Steht man an dem Punkt, sich für eines der heute gängigen Systeme entscheiden zu müssen, landet man automatisch bei der Frage, welche Funktionen hierfür eine Rolle spielen.

  • einfaches Authoring: Neue Inhalte können Autoren schnell – und vor allem ohne Kenntnisse der Programmierung – in dem System hinterlegen und veröffentlichen.
  • Contentpflege: Inhalte und Informationen ändern sich. Ein gutes CMS muss die Editierung veröffentlichter Inhalte erlauben-
  • Autorenverwaltung: Fehlinformationen oder Ähnliches haben heute schnell ungeahnte Folgen. Ein CMS muss Autorenrechte abstufen können – besonders im Rahmen der Veröffentlichung ungesichteter Inhalte
  • Plug-ins: Viele Systeme basieren auf Open Source. Die Community entwickelt die CMS weiter. Über Plug-ins werden neue Tools und Elemente für ein besseres Handling und neue Funktionen bereitgestellt

Diese wenigen Funktionen sollte ein CMS unbedingt mitbringen. Und bei vielen Lösungen sind diese Elemente auch zu finden. Für eine Entscheidung sollte man daher auch berücksichtigen, was man eigentlich mit der Website bezweckt bzw. was dessen Aufgabe sein soll.

Je nach Komplexität des Auftritts empfiehlt sich ein anderes CMS wobei es in Sachen Skalierbarkeit auch Ausnahmen gibt. Bei der falschen Wahl steht irgendwann ein Systemwechsel samt Überarbeitung und Relaunch der Seite an.

SEO – ohne geht nichts mehr!

Auf den ersten Blick geht es beim CMS ausschließlich um die Inhalte. Dieser Aspekt ist ohne Frage wichtig. Aber: Es muss hier auch um die Suchmaschinenoptimierung gehen. Die Inhalte sollten daher in Bezug auf die Meta-Angaben editierbar sein. Zudem sollte das CMS die Erstellung:

  • einer Sitemap zulassen
  • vernünftiger Linktexte erlauben.

Ebenfalls sehr wichtig ist der Aufbau einer internen Linkstruktur. Für viele Systeme werden heute entsprechende Plug-Ins angeboten, welche hierbei unterstützen.

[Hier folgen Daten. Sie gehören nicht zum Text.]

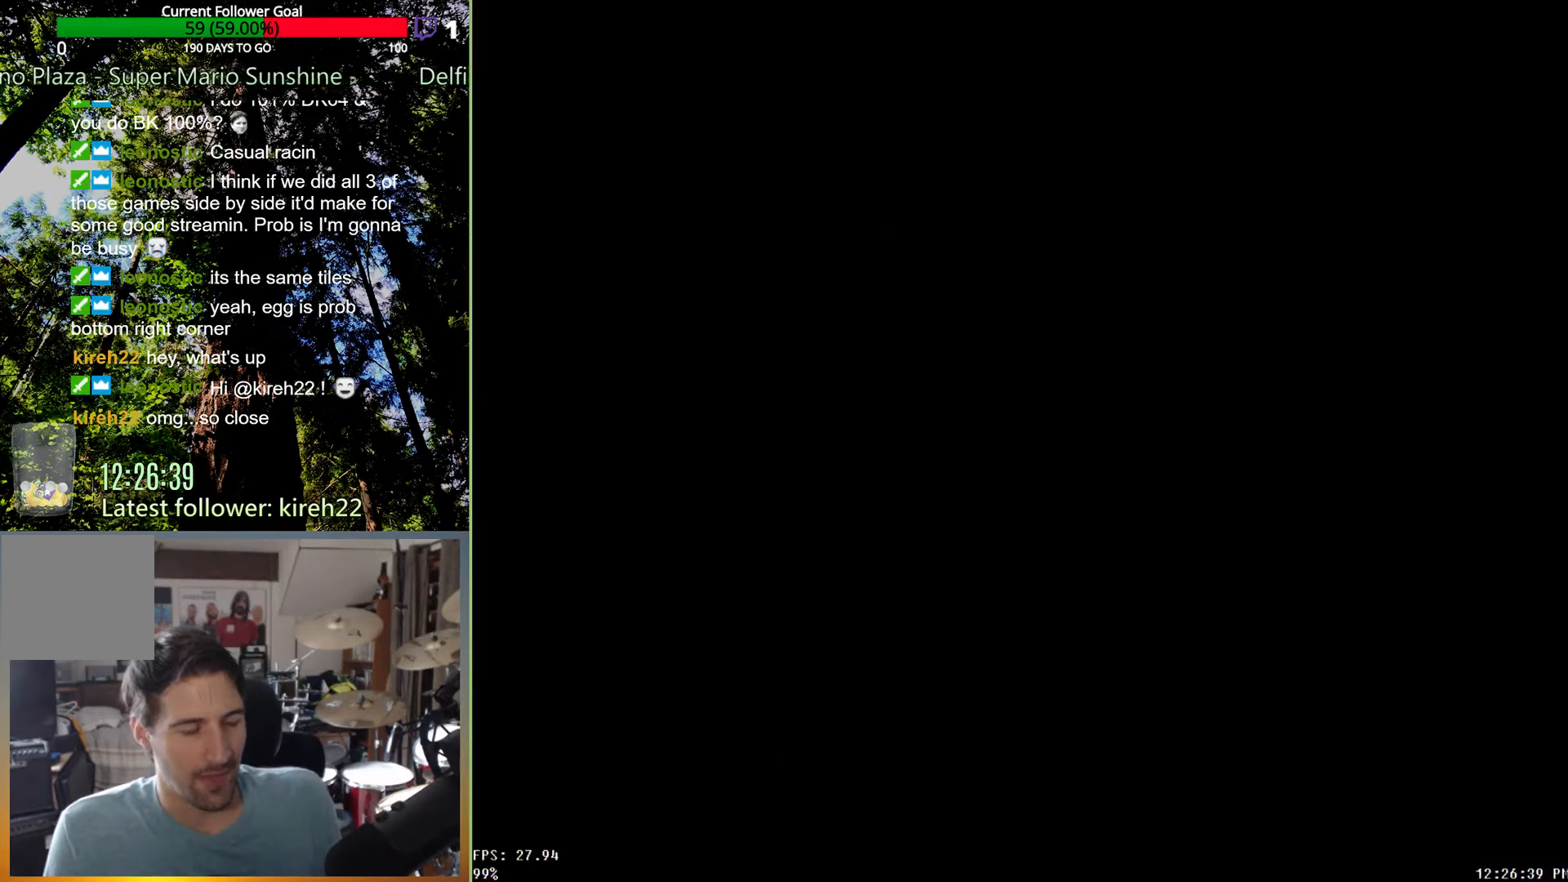
{"buttons": [], "left_stick": "center", "right_stick": "center", "events": []}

Fazit: Die eigene Webseite dank CMS

Die Zahl der Webseiten steigt rasant. Inzwischen kann – dank Blogsoftware oder CMS – fast jeder eine eigene Seite erstellen, Inhalte erarbeiten und das Ganze pflegen. Die Einfachheit soll aber nicht darüber hinwegtäuschen, dass CMS nicht gleich CMS ist. Die Unterschiede in der Praxis sind durchaus deutlich. Gerade in Bezug auf die Funktionen oder die Verfügbarkeit der Plug-Ins variieren die einzelnen Systeme sehr stark – was letztlich auch Auswirkungen auf die Performance der CMS hat.